“É muito triste, é vergonhoso a gente dizer que no Brasil existe trabalho escravo…Existe! A gente tá fazendo aquele trabalho, a gente já tá vendo que tá sendo escravizado. Só faz aquele trabalho, continua naquele trabalho, é como eu digo, é porque a precisão obriga”.
Essas são as palavras de Sebastião G. Furtado, trabalhador resgatado em condições análogas à escravidão, durante seu depoimento para o Documentário Precisão, lançado em 2019 pelo Ministério Público do Trabalho (MPT) e pela Organização Internacional do Trabalho(OIT). São relatos atuais de trabalhadores que foram vítimas do abuso e da crueldade do trabalho escravo no Brasil de hoje.

Em 28 de janeiro de 2004, 4 funcionários do então Ministério do Trabalho e Emprego foram mortos durante uma fiscalização de combate ao trabalho escravo em fazendas na região de Unaí, em Minas Gerais. Em 2009, a data passou a ser considerada o Dia Nacional de Combate ao Trabalho Escravo no Brasil.

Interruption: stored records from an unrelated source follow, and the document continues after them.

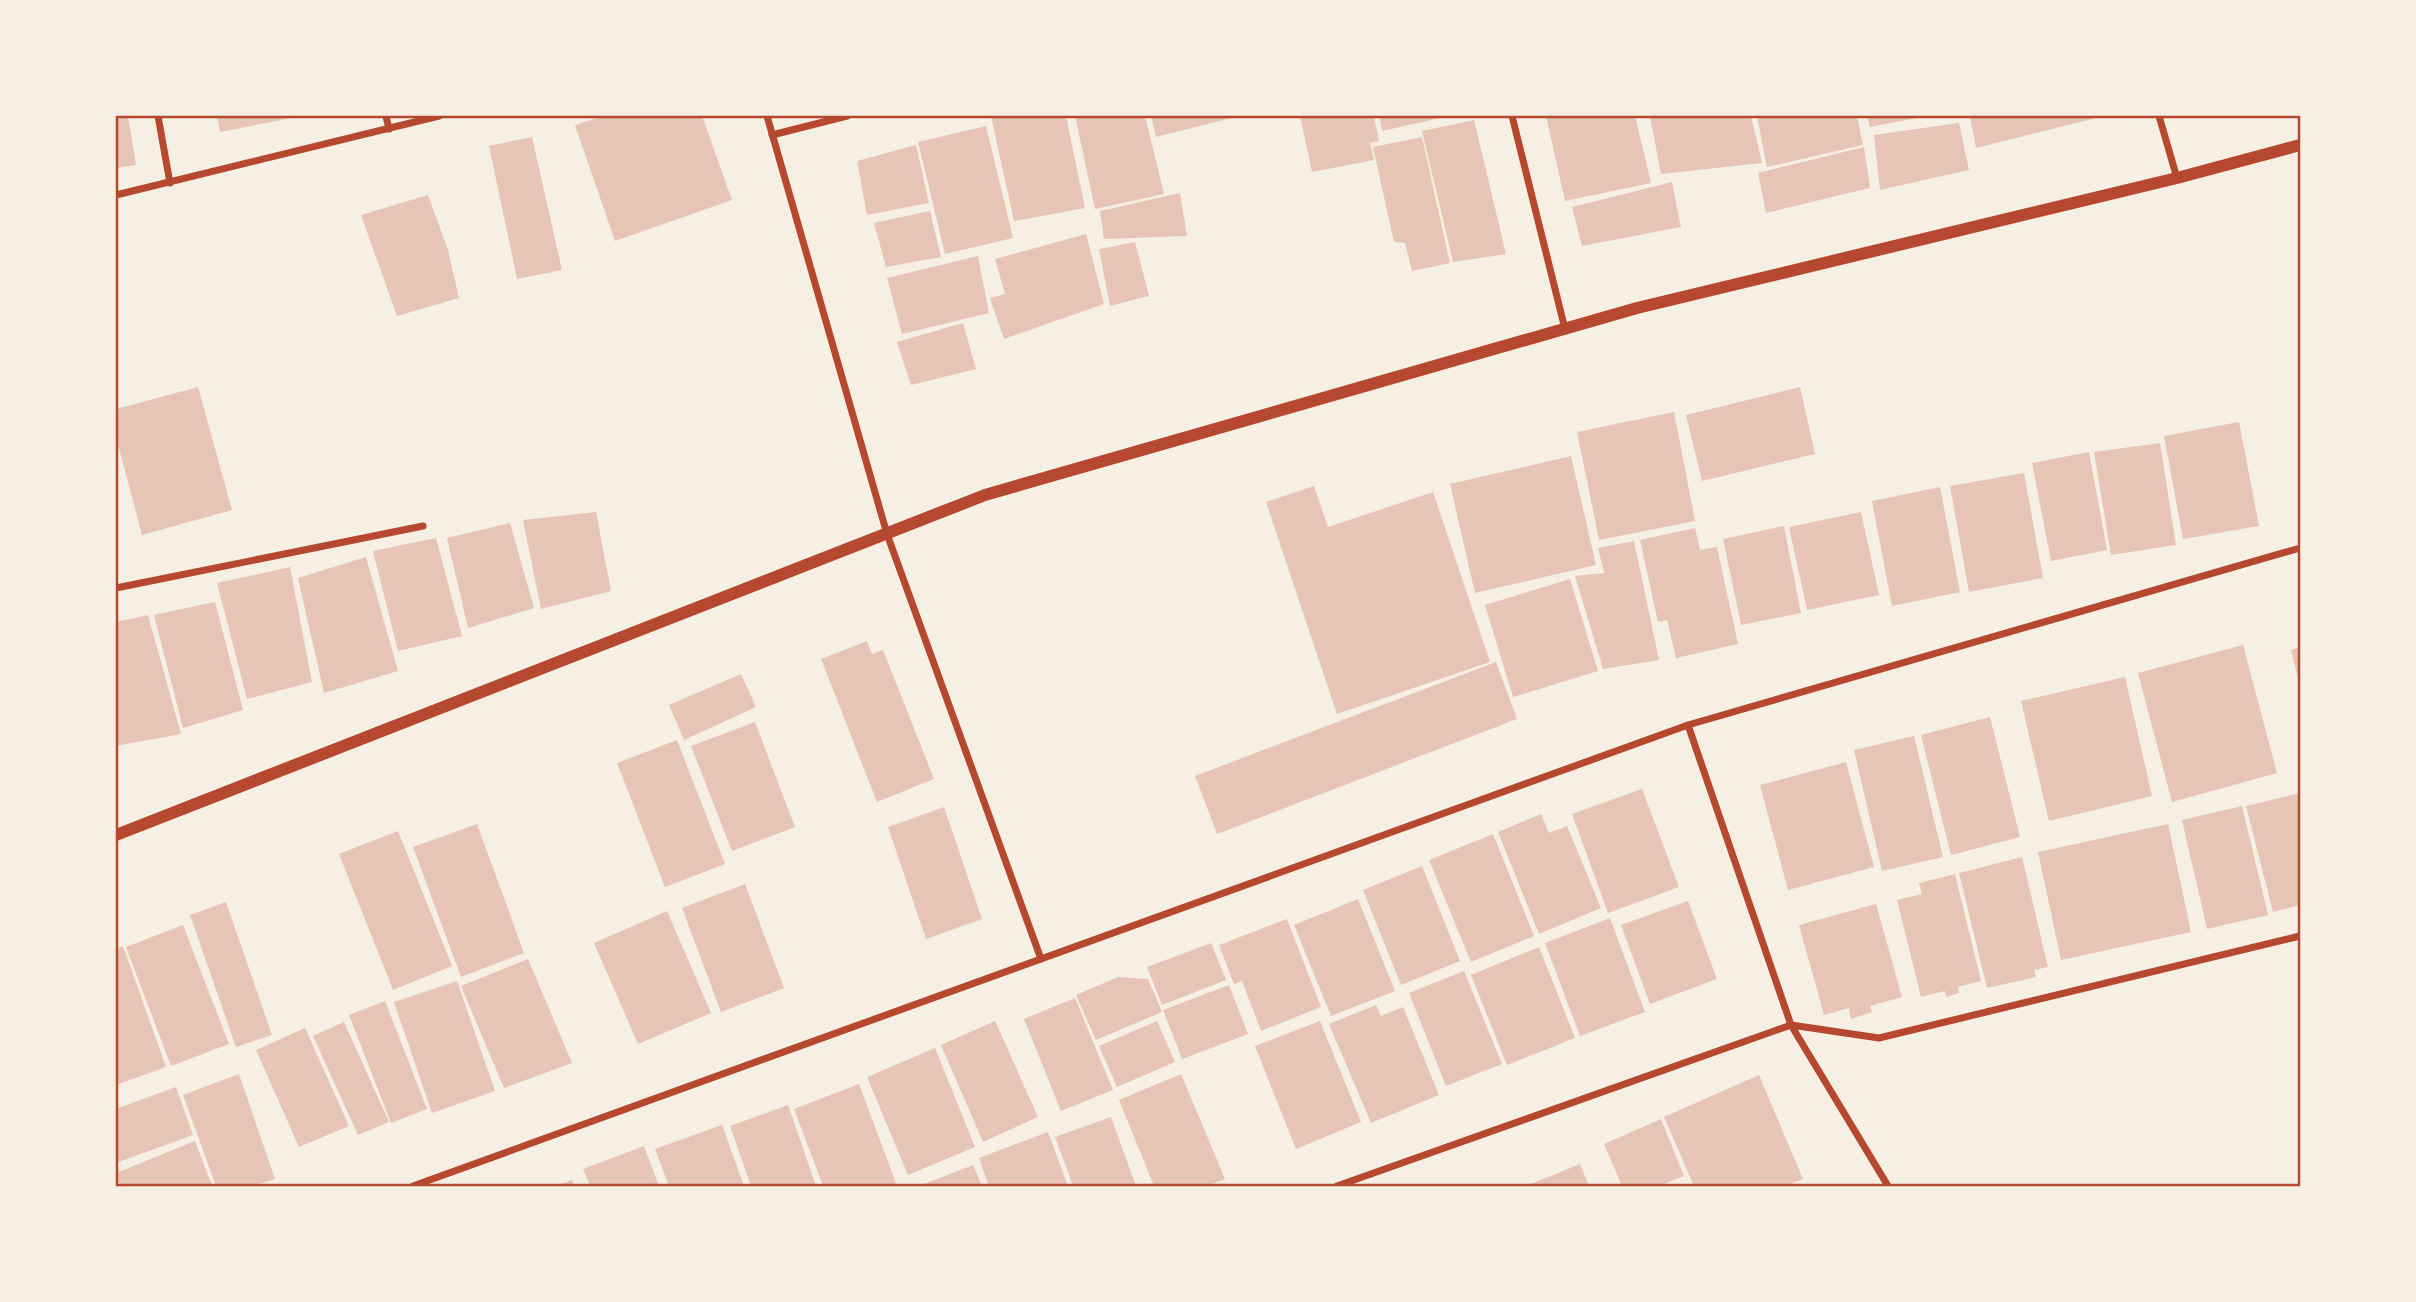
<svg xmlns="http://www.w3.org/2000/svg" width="2416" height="1302" font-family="'DejaVu Sans',sans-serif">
  <rect width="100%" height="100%" fill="#f6efe4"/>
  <g fill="#e6c5b7">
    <path d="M116,116H128L136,165L116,168Z"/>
    <path d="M217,116H296V117L220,132Z"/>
    <path d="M603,116H702L732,200L615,241L575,125Z"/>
    <path d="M991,116H1066L1085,208L1014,221Z"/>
    <path d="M1075,116H1145L1164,194L1095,209Z"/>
    <path d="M1151,116H1239L1156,137Z"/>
    <path d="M1300,116H1374L1379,141L1370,143L1374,160L1312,172Z"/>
    <path d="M1379,116H1445V117L1382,131Z"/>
    <path d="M1546,116H1635L1651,183L1565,201Z"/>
    <path d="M1650,116H1751L1762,163L1661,174Z"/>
    <path d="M1757,116H1857L1863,145L1767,167Z"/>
    <path d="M1867,116H1922V117L1870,127Z"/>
    <path d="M1970,116H2104L1976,148Z"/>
    <path d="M1474,120L1506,254L1453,262L1422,131Z"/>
    <path d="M1959,123L1969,170L1880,190L1874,135Z"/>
    <path d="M986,126L1013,238L945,254L918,142Z"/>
    <path d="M532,137L562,270L517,279L489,146Z"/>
    <path d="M1422,137L1450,263L1412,271L1405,243L1394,242L1373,147Z"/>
    <path d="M916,145L929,203L867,215L857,161Z"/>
    <path d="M1864,147L1870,188L1766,213L1758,173Z"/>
    <path d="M1672,182L1681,227L1582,246L1572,207Z"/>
    <path d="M1180,193L1187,236L1104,239L1100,211Z"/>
    <path d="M428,195L448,250L459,298L397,316L361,215Z"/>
    <path d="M930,211L941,257L886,267L874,223Z"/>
    <path d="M1086,234L1104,304L1004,339L990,298L1005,294L995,259Z"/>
    <path d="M1135,242L1149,296L1110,306L1099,249Z"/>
    <path d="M978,256L989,313L902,334L887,278Z"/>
    <path d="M963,323L976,369L911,385L897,342Z"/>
    <path d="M198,387L232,510L142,535L116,437V409Z"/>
    <path d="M1800,387L1815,454L1702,481L1686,415Z"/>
    <path d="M1674,412L1695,521L1599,540L1577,432Z"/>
    <path d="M2239,422L2259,526L2183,539L2164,436Z"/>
    <path d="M2160,443L2176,545L2111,555L2094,452Z"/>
    <path d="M2089,452L2107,550L2051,561L2032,463Z"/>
    <path d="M1571,456L1596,565L1475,593L1450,484Z"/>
    <path d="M2024,473L2043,578L1969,592L1950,486Z"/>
    <path d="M1314,486L1328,527L1433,492L1490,662L1337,714L1266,502Z"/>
    <path d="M1940,487L1960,592L1892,606L1872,501Z"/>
    <path d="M596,512L611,591L541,609L523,520Z"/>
    <path d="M1861,512L1879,595L1807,610L1789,527Z"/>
    <path d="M510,523L534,608L468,628L447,538Z"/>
    <path d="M1784,526L1801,613L1741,625L1723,539Z"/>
    <path d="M1695,528L1700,550L1717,547L1738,644L1676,658L1667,620L1658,622L1640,540Z"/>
    <path d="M436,538L462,636L398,651L373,551Z"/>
    <path d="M1634,541L1659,660L1603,669L1575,576L1604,573L1598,548Z"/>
    <path d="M366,557L398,671L324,693L298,578Z"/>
    <path d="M290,567L312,682L247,699L217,583Z"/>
    <path d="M1570,579L1598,671L1513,697L1485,605Z"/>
    <path d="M215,602L243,710L183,728L154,615Z"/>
    <path d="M148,615L181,734L116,746V622Z"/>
    <path d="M867,641L872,654L883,650L934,779L877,802L821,659Z"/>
    <path d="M2243,645L2277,773L2172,802L2138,673Z"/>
    <path d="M2300,647V686L2291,650Z"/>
    <path d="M1496,662L1517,719L1217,834L1195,776Z"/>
    <path d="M741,674L756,707L684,740L669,705Z"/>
    <path d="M2125,677L2152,796L2049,821L2021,701Z"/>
    <path d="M1990,717L2020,837L1951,855L1921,735Z"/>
    <path d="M755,722L795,827L732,851L691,746Z"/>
    <path d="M1914,736L1943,857L1882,871L1854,750Z"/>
    <path d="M677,740L725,864L665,887L617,763Z"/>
    <path d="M1846,762L1874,867L1788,890L1760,785Z"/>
    <path d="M1642,789L1679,887L1608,913L1572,814Z"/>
    <path d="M2300,793V905L2273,912L2246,806Z"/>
    <path d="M2242,806L2268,915L2207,929L2182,820Z"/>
    <path d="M944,807L982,919L926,939L888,827Z"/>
    <path d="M1541,814L1549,833L1567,826L1601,908L1539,934L1498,832Z"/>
    <path d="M477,824L524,953L461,977L413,847Z"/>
    <path d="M2168,824L2191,932L2061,960L2038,852Z"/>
    <path d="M398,831L452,966L393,990L339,854Z"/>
    <path d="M1493,834L1534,936L1471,962L1429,860Z"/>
    <path d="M2022,857L2048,967L2034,970L2036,977L1987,988L1959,873Z"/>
    <path d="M1422,866L1460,961L1401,985L1363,890Z"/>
    <path d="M1955,874L1981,981L1958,987L1959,993L1946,997L1945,991L1921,997L1897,900L1922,894L1919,883Z"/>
    <path d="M745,884L784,988L721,1012L682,908Z"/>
    <path d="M1358,899L1395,991L1331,1016L1294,925Z"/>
    <path d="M1688,901L1717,979L1650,1004L1621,925Z"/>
    <path d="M226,902L272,1035L236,1047L190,915Z"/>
    <path d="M1876,904L1902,997L1870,1006L1872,1012L1851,1019L1849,1008L1824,1015L1799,925Z"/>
    <path d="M667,911L711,1013L638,1044L594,943Z"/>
    <path d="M1610,918L1645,1012L1580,1036L1545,943Z"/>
    <path d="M1287,919L1321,1007L1261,1031L1242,981L1234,984L1219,945Z"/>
    <path d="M183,925L229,1044L171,1066L126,947Z"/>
    <path d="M1211,943L1226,980L1162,1005L1147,967Z"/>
    <path d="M123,946L166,1067L116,1085V949Z"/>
    <path d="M1539,947L1575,1038L1507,1065L1471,975Z"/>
    <path d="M528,959L572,1063L504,1088L461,986Z"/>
    <path d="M1464,971L1502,1064L1446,1086L1409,993Z"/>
    <path d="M1118,977L1148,979L1162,1012L1096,1040L1076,995Z"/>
    <path d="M457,981L495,1091L432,1113L394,1002Z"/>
    <path d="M1229,985L1248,1034L1182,1059L1163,1010Z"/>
    <path d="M1075,998L1113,1090L1061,1111L1024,1019Z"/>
    <path d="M385,1001L427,1109L391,1123L349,1015Z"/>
    <path d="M1376,1005L1381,1016L1403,1007L1439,1095L1371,1123L1329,1024Z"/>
    <path d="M995,1021L1038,1117L983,1142L941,1045Z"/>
    <path d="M1157,1021L1175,1062L1117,1087L1099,1046Z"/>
    <path d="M1320,1021L1361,1122L1296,1149L1255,1046Z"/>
    <path d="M344,1022L389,1122L358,1135L313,1036Z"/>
    <path d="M305,1028L349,1126L299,1147L256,1050Z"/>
    <path d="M935,1048L975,1147L908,1175L867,1077Z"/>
    <path d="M239,1074L275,1179L253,1186H216L183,1095Z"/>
    <path d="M1181,1074L1225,1179L1207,1186H1154L1119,1100Z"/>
    <path d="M1759,1075L1803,1179L1785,1186H1694L1664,1117Z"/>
    <path d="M859,1084L897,1186H823L794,1109Z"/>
    <path d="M176,1087L193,1135L116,1163V1109Z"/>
    <path d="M788,1105L816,1186H751L730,1126Z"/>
    <path d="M1111,1117L1136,1186H1073L1055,1137Z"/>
    <path d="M1661,1119L1684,1176L1659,1186H1622L1604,1144Z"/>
    <path d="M722,1125L744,1186H669L655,1149Z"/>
    <path d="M1048,1132L1068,1186H989L979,1158Z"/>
    <path d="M195,1141L212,1186H120L116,1173Z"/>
    <path d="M644,1146L659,1186H590L583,1169Z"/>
    <path d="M1580,1164L1589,1186H1526Z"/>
    <path d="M973,1165L982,1186H919Z"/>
    <path d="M572,1180L574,1186H556Z"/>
  </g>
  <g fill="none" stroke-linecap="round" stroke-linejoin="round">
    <g stroke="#b5482f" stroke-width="7">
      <path d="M158,116L170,183"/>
      <path d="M386,116L389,129"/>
      <path d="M767,116L887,534L1041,959"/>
      <path d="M1512,116L1565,329"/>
      <path d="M2159,116L2177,178"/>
      <path d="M772,135L847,116"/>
      <path d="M116,195L439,116"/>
      <path d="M116,588L423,526"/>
      <path d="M1791,1025L1879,1038L2300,936"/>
      <path d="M1791,1025L1888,1186"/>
      <path d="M413,1186L1688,725L2300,548"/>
      <path d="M1337,1186L1791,1025L1688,725"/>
    </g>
    <path stroke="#b5482f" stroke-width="12" d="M116,835L985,495L1637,308L2177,178L2300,145"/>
  </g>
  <rect width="2416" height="1302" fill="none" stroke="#f6efe4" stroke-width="234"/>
  <rect x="117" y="117" width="2182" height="1068" fill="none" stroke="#b5482f" stroke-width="2.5"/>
</svg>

Através do trabalho de pessoas como as vítimas da Chacina de Unaí, como ficou conhecida, que é possível resgatar e trazer os dados dessa grave violação de direitos humanos e trabalhista no Brasil.
De acordo com dados da Subsecretaria de Inspeção do Trabalho (SIT), no ano passado (2021), ações de fiscalização resgataram 1.937 pessoas em situação de trabalho análogo ao escravo no Brasil, mais do que o dobro de 2020, que foi de 936 pessoas resgatadas.
Já o Observatório da Erradicação do Trabalho Escravo e do Tráfico de Pessoas, desenvolvido pelo MPT e pela OIT, reúne dados das ações de órgãos públicos entre 1995 e 2020. Nesse período, 55.712 pessoas foram encontradas em condição semelhantes à de escravidão, sendo 80% das vítimas trabalhadores no setor agropecuário.
A procuradora do MPT Lys Sobral Cardoso faz questão de reafirmar que o trabalho escravo é uma grave violação aos direitos humanos e o pior que existe no mundo do trabalho.

“No Brasil, o conceito de trabalho escravo está contido no código penal, no artigo 149, e ele prevê quatro modalidades que caracterizam a escravidão contemporânea. A servidão por dívida, o trabalho forçado, as condições degradantes de trabalho e a jornada exaustiva. Basta que exista apenas uma dessas modalidades para que haja a caracterização do trabalho análogo ao escravo”, explica a coordenadora do Conaete, coordenadoria nacional criada pelo MPT para organizar os esforços de atuação contra o trabalho escravo no Brasil.
O perfil das pessoas que acabam sendo vítimas da escravidão contemporânea, em sua grande maioria, são de pessoas em estado de vulnerabilidade socioeconômica. Pessoas com histórico de trabalho infantil, baixa escolaridade e principalmente originários de comunidades com situação acentuada de vulnerabilidade. Além disso, existe também a questão dos imigrantes originários de outros países, na maioria mulheres que buscam melhores condições de trabalho e vida no Brasil e acabam se deparando com o trabalho escravo que se agrava pela ilegalidade, falta de documentos e xenofobia.
“O desafio do gênero é um dos que está na pauta dos órgãos de fiscalização do MPT para os próximos anos. Porque a quantidade de mulheres resgatadas é muito baixa ainda, existe uma proporção de mais ou menos 90% de homens para 10% de mulheres. O que quer dizer, não que as mulheres não estejam no mundo do trabalho e não estejam sendo exploradas, mas sim que a fiscalização em todos os órgãos que tem atribuição para erradicar o trabalho escravo no Brasil precisam estar atentos para formas de trabalho das mulheres que estão sendo inviabilizadas, como por exemplo, o trabalho escravo doméstico e a escravidão sexual”, destaca a Procuradora.
A OIT estima que em todo mundo mais de 25 milhões de pessoas vivenciam o trabalho escravo sem distinção de gênero, cor, raça ou idade. O Projeto Àwúre, uma iniciativa do Ministério Público do Trabalho/GT “Povos Originários e Comunidades Tradicionais “, da Organização Internacional do Trabalho e do Fundo das Nações Unidas para a Infância (UNICEF), busca através das suas ações diminuir o impacto e achar caminhos para erradicar o trabalho escravo e todas as formas de exploração, desrespeito ou preconceito presentes em nosso país.